Ein internationales Team von Wissenschaftlern hat außergewöhnlich gut erhaltene Gletscherformen entdeckt, die fast einen Kilometer unter der Nordsee begraben sind und auf ein Alter von etwa einer Million Jahren datiert werden.
Die Forscher verwendeten 3D-seismische Technologie, die ursprünglich zur Bewertung der Eignung von Sedimenten für Öl-, Gas- und erneuerbare Energieinfrastrukturen entwickelt wurde, um diese antiken Merkmale aufzudecken. Die Technologie offenbarte eine Landschaft, die von einem riesigen Eisschild geformt wurde, der einst von Norwegen in Richtung der britischen Inseln reichte. Die seismischen Daten zeigten auch längliche Furrows, die in den ehemaligen Meeresboden von starken Meeresströmungen eingegraben wurden, die der Vorstufe des Eisschildes vorausgingen, was auf eine dynamische Meeresumgebung hinweist.

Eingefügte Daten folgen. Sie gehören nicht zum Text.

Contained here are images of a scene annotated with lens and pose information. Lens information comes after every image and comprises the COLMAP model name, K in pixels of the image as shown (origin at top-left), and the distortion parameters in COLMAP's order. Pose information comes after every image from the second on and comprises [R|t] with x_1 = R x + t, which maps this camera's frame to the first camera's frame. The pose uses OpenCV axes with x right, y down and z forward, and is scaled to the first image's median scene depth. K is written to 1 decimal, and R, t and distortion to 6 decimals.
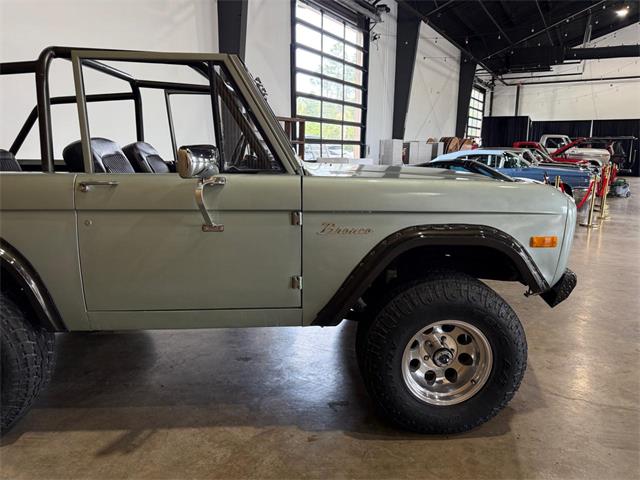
lens RADIAL K [[452.6, 0, 320.0], [0, 452.6, 240.0], [0, 0, 1]] dist [0.072911, -0.113887]
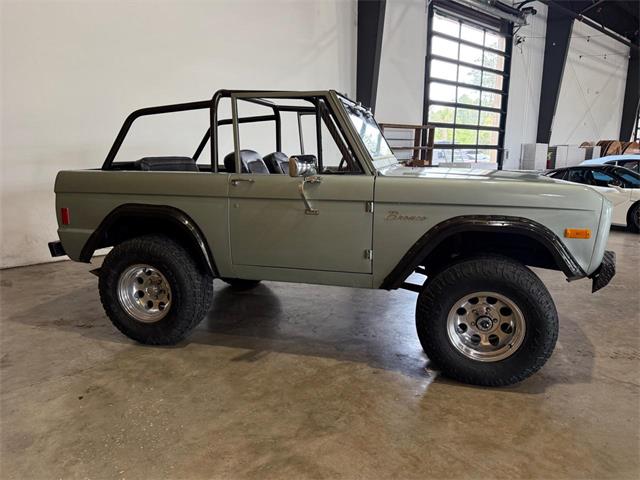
lens RADIAL K [[452.6, 0, 320.0], [0, 452.6, 240.0], [0, 0, 1]] dist [0.072911, -0.113887]
pose [[0.950496, 0.052698, -0.306235, 0.206818], [-0.056162, 0.998419, -0.002504, 0.057293], [0.305619, 0.019578, 0.951953, -0.317332]]
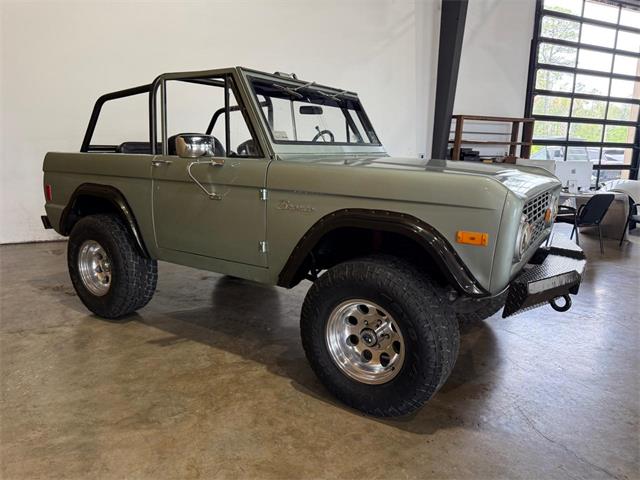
lens RADIAL K [[458.0, 0, 321.8], [0, 458.0, 238.0], [0, 0, 1]] dist [0.002525, -0.005050]
pose [[0.807654, 0.119314, -0.577460, 0.736861], [-0.129097, 0.991335, 0.024268, 0.017953], [0.575352, 0.054948, 0.816058, 0.068262]]
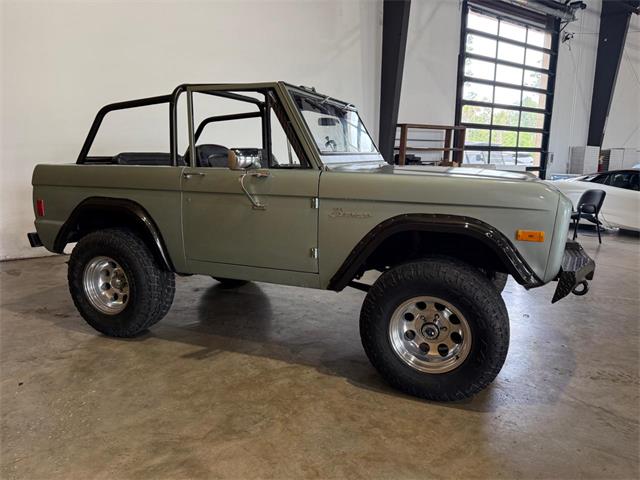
lens RADIAL K [[454.4, 0, 321.0], [0, 454.4, 236.6], [0, 0, 1]] dist [0.031448, -0.041792]
pose [[0.906145, 0.073384, -0.416552, 0.464972], [-0.085001, 0.996337, -0.009382, 0.053015], [0.414337, 0.043909, 0.909064, -0.160166]]
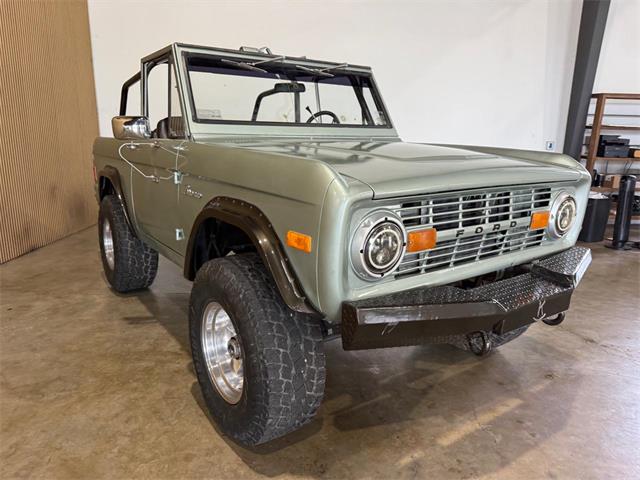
lens RADIAL K [[458.0, 0, 321.8], [0, 458.0, 238.0], [0, 0, 1]] dist [0.002525, -0.005050]
pose [[0.527124, 0.178799, -0.830766, 1.033862], [-0.178357, 0.979117, 0.097559, -0.068273], [0.830861, 0.096747, 0.548006, 0.613583]]
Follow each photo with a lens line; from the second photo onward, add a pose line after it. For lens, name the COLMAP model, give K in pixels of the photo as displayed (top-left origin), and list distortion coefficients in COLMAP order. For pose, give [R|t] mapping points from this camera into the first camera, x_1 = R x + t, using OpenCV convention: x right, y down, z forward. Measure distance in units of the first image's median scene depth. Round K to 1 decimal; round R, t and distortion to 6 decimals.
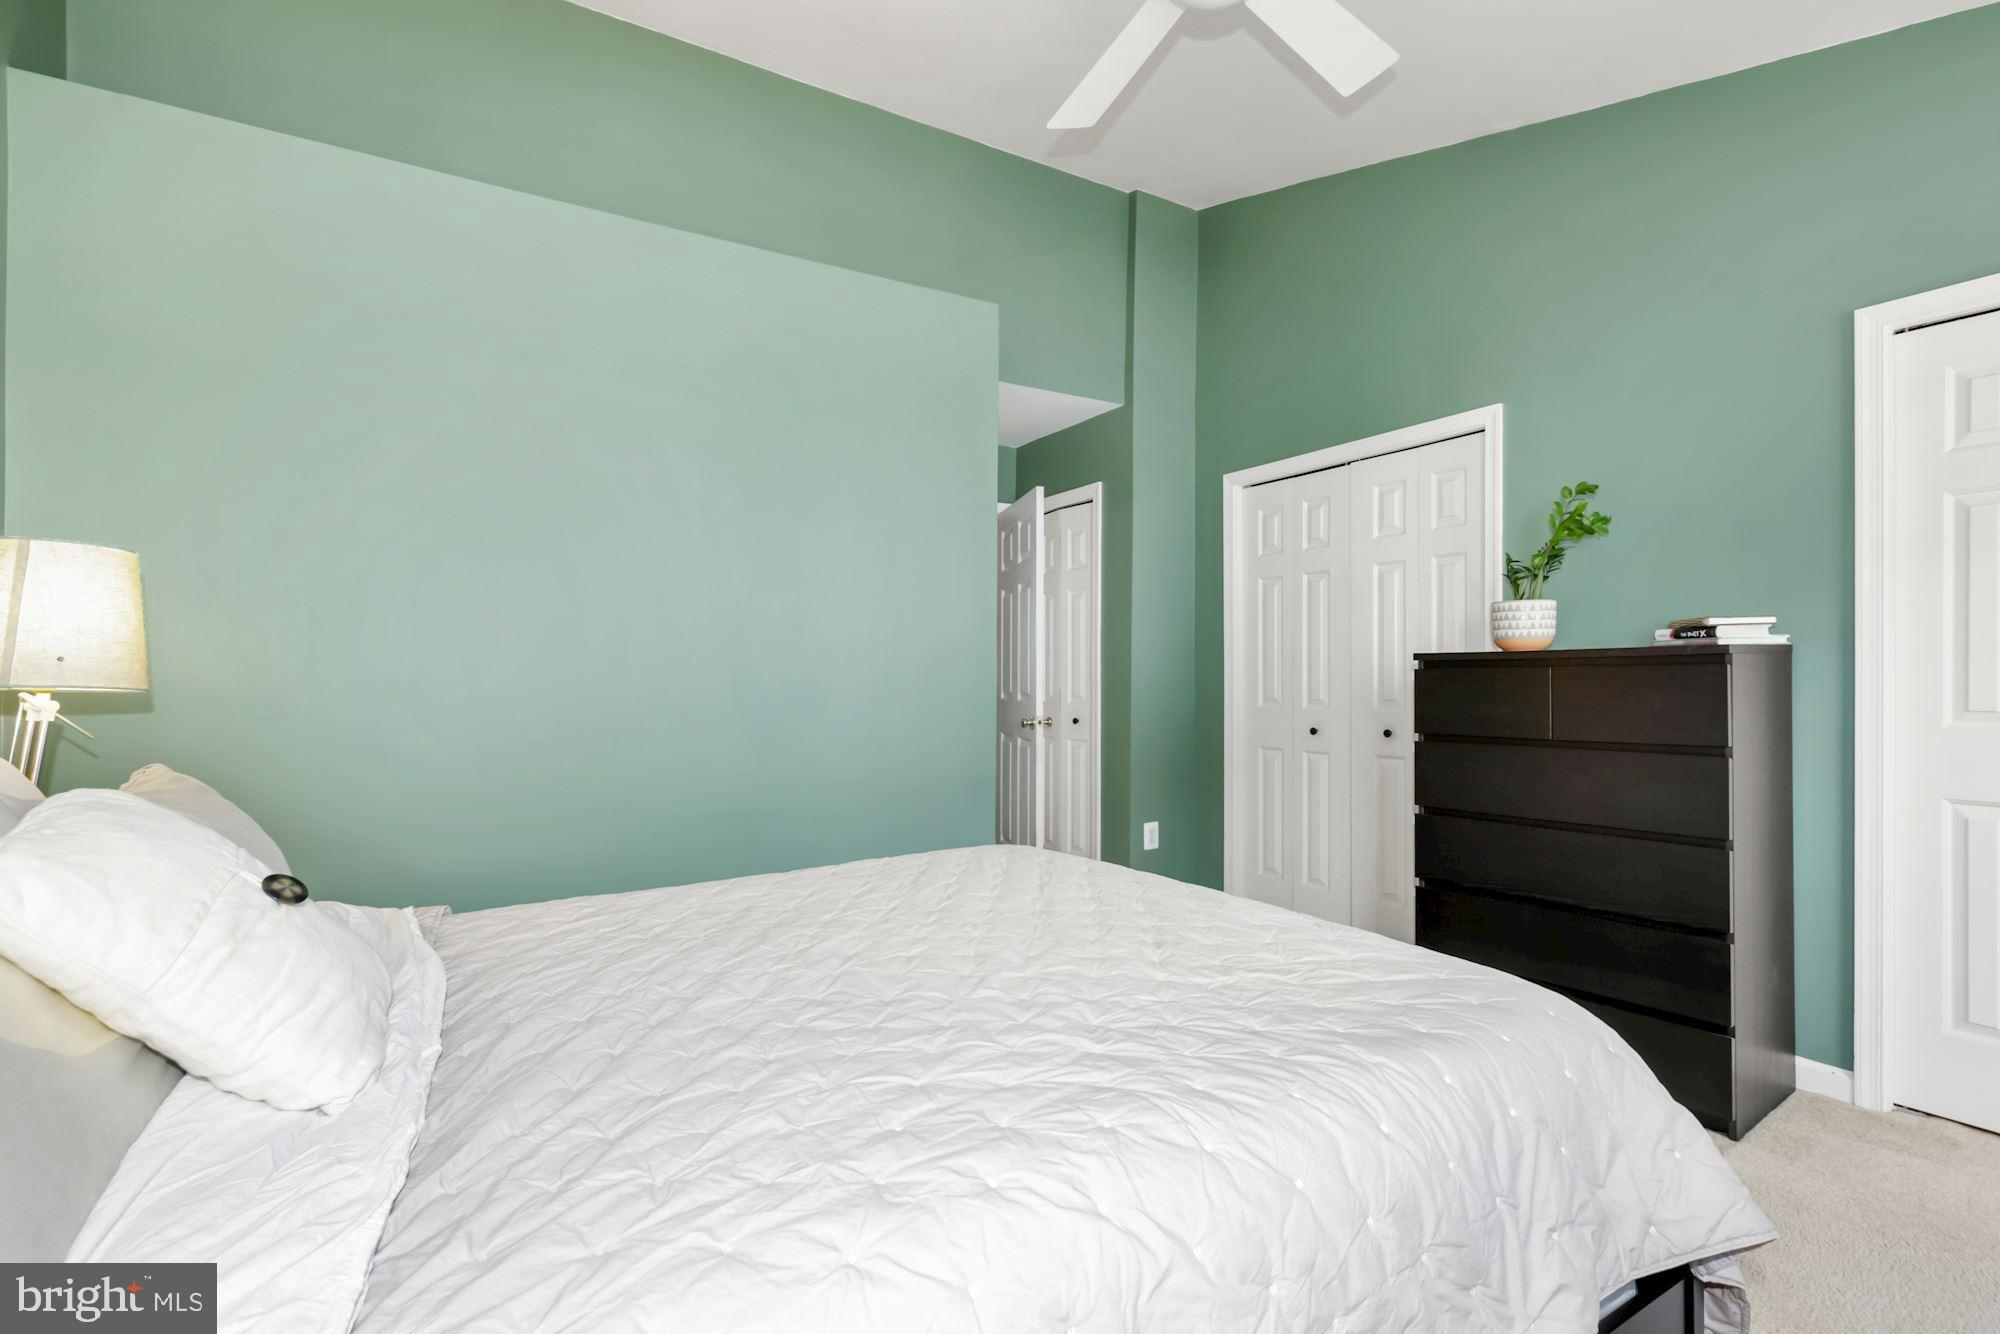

Dr. Christine Batchelor, eine Senior Lecturer für Physische Geographie an der Newcastle University, betonte die Bedeutung der Untersuchung, wie vergangene Gletscher auf langfristige Klimaveränderungen reagierten. Der Hauptautor Dr. Dag Ottesen vom Geologischen Dienst Norwegens stellte fest, dass die hochauflösenden Daten es ermöglichen, die unter dem Nordsee-Sediment begrabenen Landschaften detailliert zu untersuchen.
Das Forschungsteam identifizierte Gletscherformen, darunter stromlinienförmige Kämme, die durch die Bewegung von Eis geformt wurden, sowie Merkmale, die den Rückzug des Eisschildes markieren. Sie fanden heraus, dass starke Meeresströmungen die Region der Nordsee dominierten, bevor die Eisschilde vor etwa einer Million Jahren Einzug hielten, den Meeresboden formten und längliche Furrows schufen.
Moderne seismische Daten deuten darauf hin, dass sich die Eisschilde in Nordwesteuropa erheblich ausdehnten, als Reaktion auf eine Klimakühlung vor etwa einer Million Jahren, was mit der Mid-Pleistocene Transition übereinstimmt, einer Zeit, die die globalen Klimamuster umgestaltete.
Das Verständnis, wie frühere Eisschilde auf klimatische Veränderungen reagierten, kann helfen, bessere Vorhersagen darüber zu treffen, wie die heutigen Eisschilde auf die globale Erwärmung reagieren werden. Dr. Batchelor erklärte, dass der nächste Schritt darin besteht, lange Sedimentkerne zu erwerben, um das Timing glazialer Ereignisse besser zu verstehen. Das Forschungsteam erkennt an, dass eine Einschränkung der Studie der Mangel an Daten über das genaue Alter der Formen ist.
Dr. Ottesen erklärte, dass diese Ergebnisse die bestehenden Vorstellungen von der glazialen Geschichte der Nordsee erheblich umschreiben. Die Identifizierung antiker Gletscherformen war historisch gesehen schwierig, da sie unter dicken Sedimentschichten begraben sind.
Weitere Co-Autoren der Studie sind Helge Løseth von Equinor ASA und Harald Brunstad von Aker BP ASA. Die Ergebnisse wurden in der Zeitschrift Science Advances veröffentlicht.